* _EXERCISE_:
Whenever a line in the listing contains "right", copy that line.

* _DATA FOR REVIEW_:
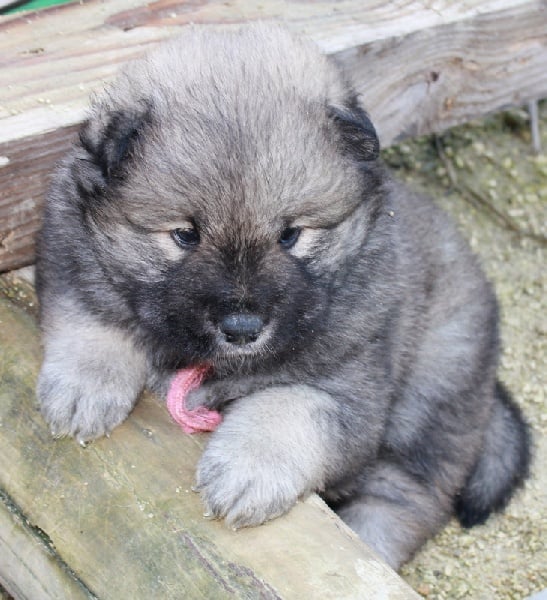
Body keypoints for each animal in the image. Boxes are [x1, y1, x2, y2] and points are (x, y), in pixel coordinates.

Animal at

==

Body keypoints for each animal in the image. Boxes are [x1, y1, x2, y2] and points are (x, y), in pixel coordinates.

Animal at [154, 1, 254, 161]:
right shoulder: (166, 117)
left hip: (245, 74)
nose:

...

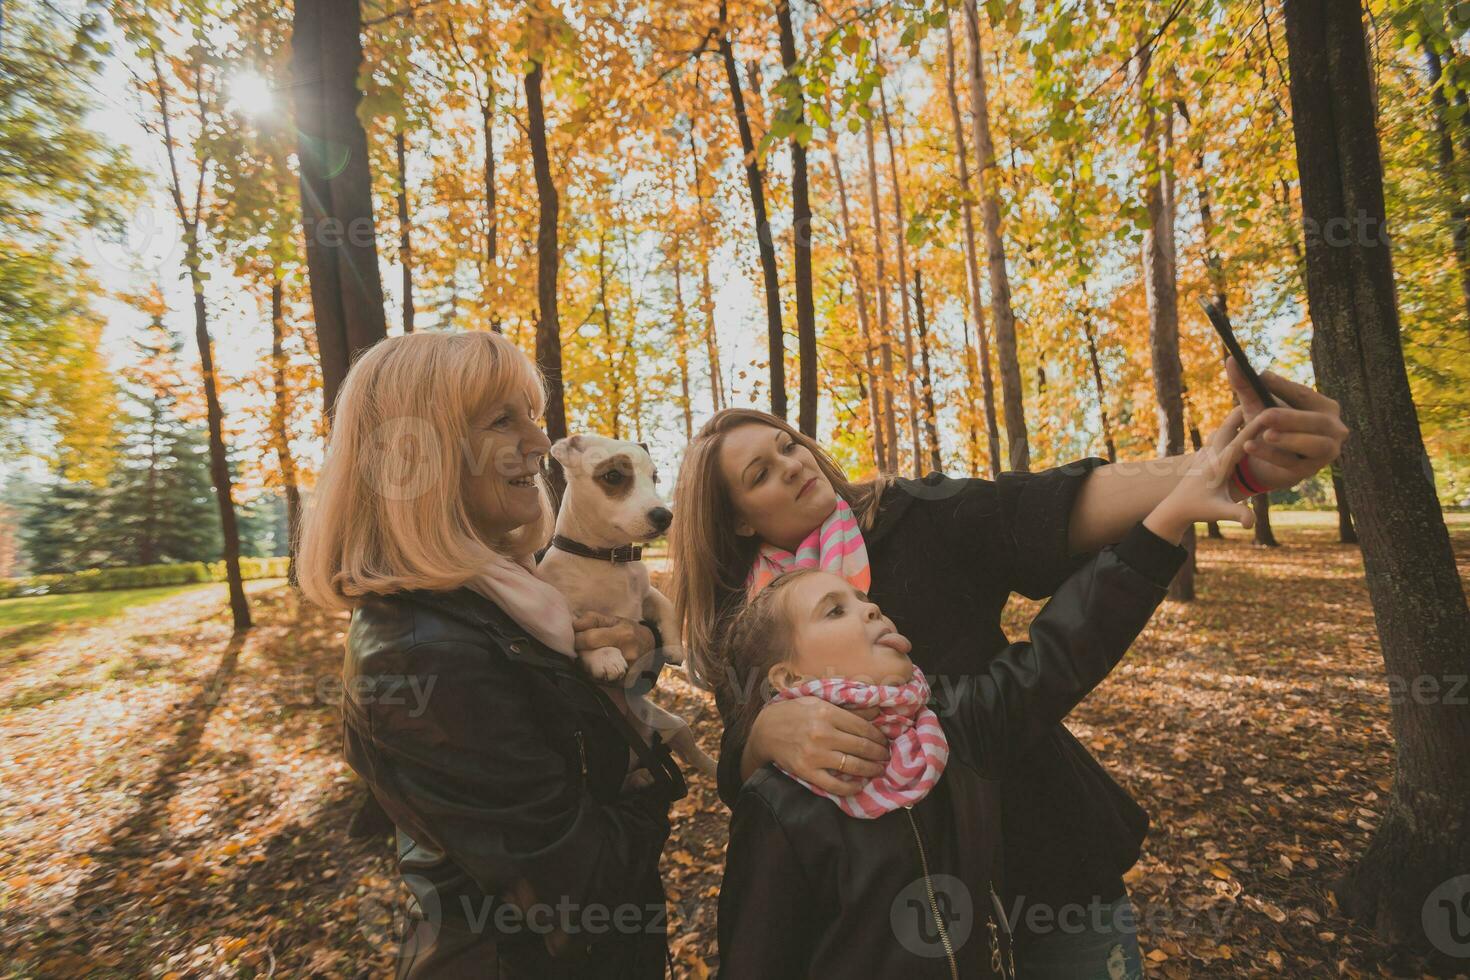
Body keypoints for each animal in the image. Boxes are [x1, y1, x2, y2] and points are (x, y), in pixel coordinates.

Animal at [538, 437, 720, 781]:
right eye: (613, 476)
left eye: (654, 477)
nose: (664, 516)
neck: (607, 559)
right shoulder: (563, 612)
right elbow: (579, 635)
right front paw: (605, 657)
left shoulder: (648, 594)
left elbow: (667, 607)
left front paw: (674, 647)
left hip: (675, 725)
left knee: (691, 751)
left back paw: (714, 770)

* _REPLY_:
right shoulder: (166, 117)
right eye: (613, 476)
right shoulder: (563, 612)
right elbow: (579, 635)
right front paw: (605, 657)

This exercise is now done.